Clark County’s reported COVID-19 activity rate rose this week as disease activity continues to rise.
The COVID-19 activity rate, which measures new cases per 100,000 people over seven days, rose to 217.5 on Thursday from 165.7 last week, according to data from Clark County Public Health.
New hospital admissions this week rose from 7.4 to 7.8 per 100,000 population in a seven-day period, according to Public Health.
As of Tuesday, 94.7 percent of Clark County hospital beds and 84.6 percent of ICU beds were occupied. Hospitals reported that 28 beds — accounting for 15 percent of hospital beds and 31.5 percent of ICU beds — were occupied by people with or suspected of having COVID-19.
Four new deaths from COVID-19 were reported this week. Among the fatalities are three men and one woman aged 80 or older.
The new deaths bring the total number of people who have died from COVID-19 in Clark County to 811. Deaths are typically added to the county total 10 to 12 days after they occur.
Public Health reported 1,157 new cases this week, of which 881 were confirmed by molecular testing for 77,618 to date and 276 by antigen testing for 15,759. The true number of new cases is likely higher due to unreported home testing, according to Clark County public health officials.
If you test positive for COVID-19 with a home test, you can call the state’s COVID-19 hotline at 1-800-525-0127 to report your positive result.
Clark County, along with every county in Washington, remains low-risk, according to the Centers for Disease Control and Prevention’s Community Levels — a data tool that determines a county’s COVID-19 risk level based on the current number of cases, hospitalizations and overall hospital occupancy exposed except for King, Snohomish, Pierce, Thurston, Clallam, Jefferson and Walla Walla who are at medium risk.
Recommendations for residents of low-risk counties include staying up to date on COVID-19 vaccines and getting tested if you have symptoms. Masks are not required in low-risk countries, although masks and social distancing are still recommended for those at high risk of serious illness. Additionally, people exposed to COVID-19 or showing symptoms must continue to follow quarantine guidelines.
At a news conference on Wednesday, Washington’s public health leaders said they would not issue mandates but would “strongly recommend” wearing masks in crowded or confined indoor locations. Indoor masks are still required in hospitals and healthcare facilities, long-term care facilities and correctional facilities.
As parts of the state transition from low-risk to intermediate-risk, health officials say it’s likely a matter of time before more areas pick up the pace. Masks are still not compulsory in medium-risk countries. However, masks are recommended in all indoor public spaces in high-risk areas.

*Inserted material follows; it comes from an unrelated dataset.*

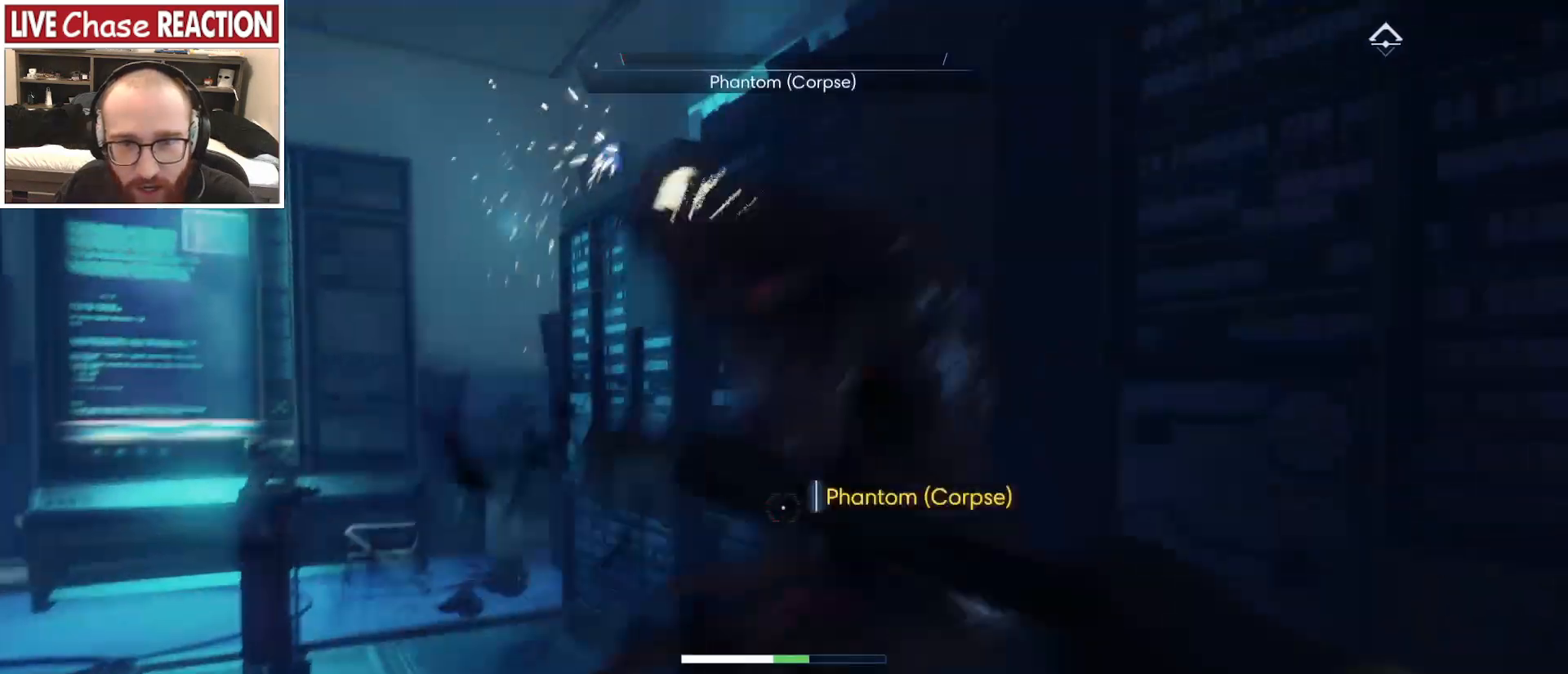
{"keys": ["a", "s"], "mouse": []}
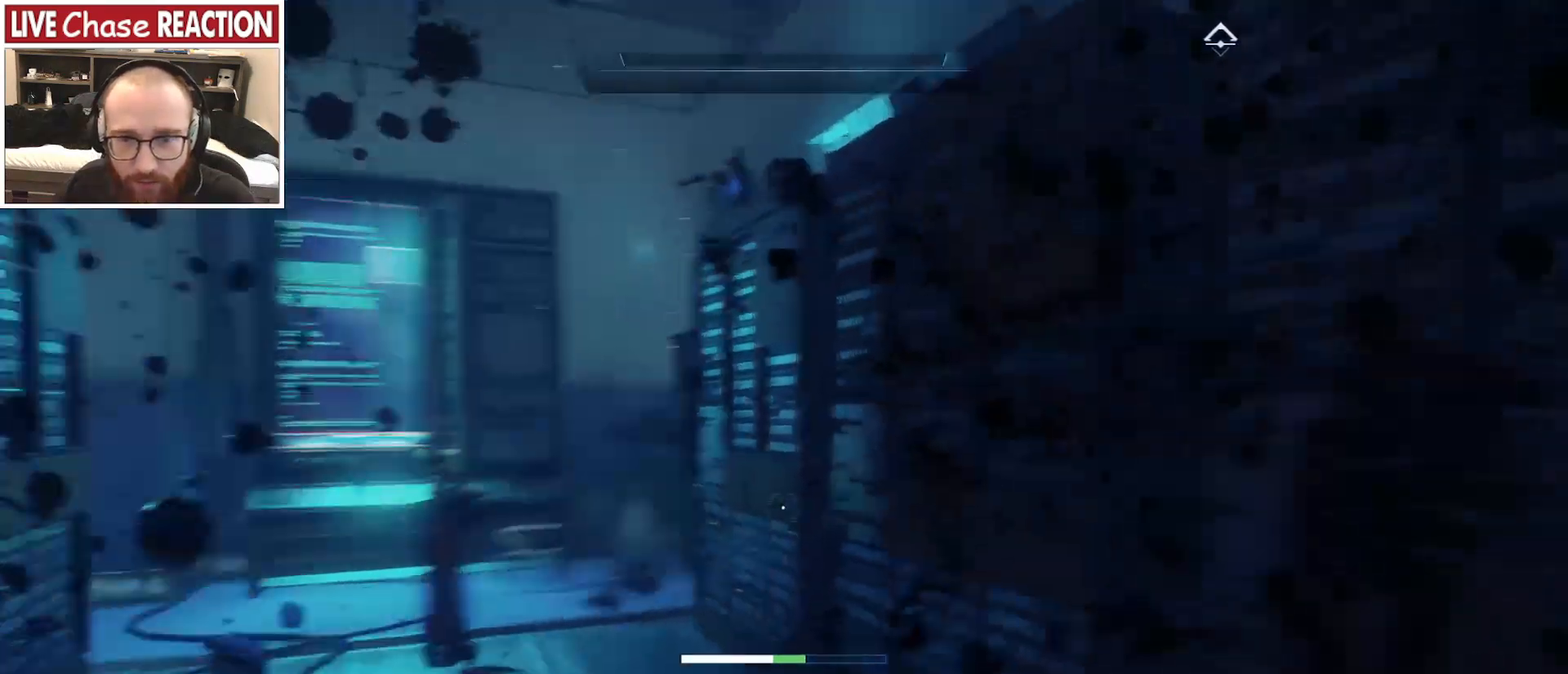
{"keys": ["a", "w"], "mouse": [], "events": [[117, "s", "up"], [267, "w", "down"]]}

“This is a time for you to wear a well-fitting, appropriate mask to protect yourself and those around you,” Health Minister Umair Shah said. “We really have an opportunity to forestall and prevent what we’re seeing across the country.”
According to Clark County Public Health, COVID-19 vaccines and boosters offer the best protection against COVID-19.
Children ages 5-11 are now eligible for a COVID-19 booster shot in Washington and can receive a booster shot of Pfizer’s COVID-19 vaccine 5 months after completing their first vaccination course.
In Clark County, only about 25 percent of children ages 5 to 11 have completed their basic immunization course. According to Public Health, immunocompromised children should receive their booster shots at least 3 months after their primary series.
The Washington State Department of Health and Human Services reported that as of May 23, 66 percent of Clark County residents age 5 and older were fully vaccinated against COVID-19.
How to find a vaccination center near you:
Washington residents can now access eight free at-home COVID-19 tests through the federal government’s test kit program. To place an order, go to www.COVIDtests.gov. Orders require a name and address, and tests are delivered to your door for free by the US Postal Service. If you need help ordering, call 800-232-0233.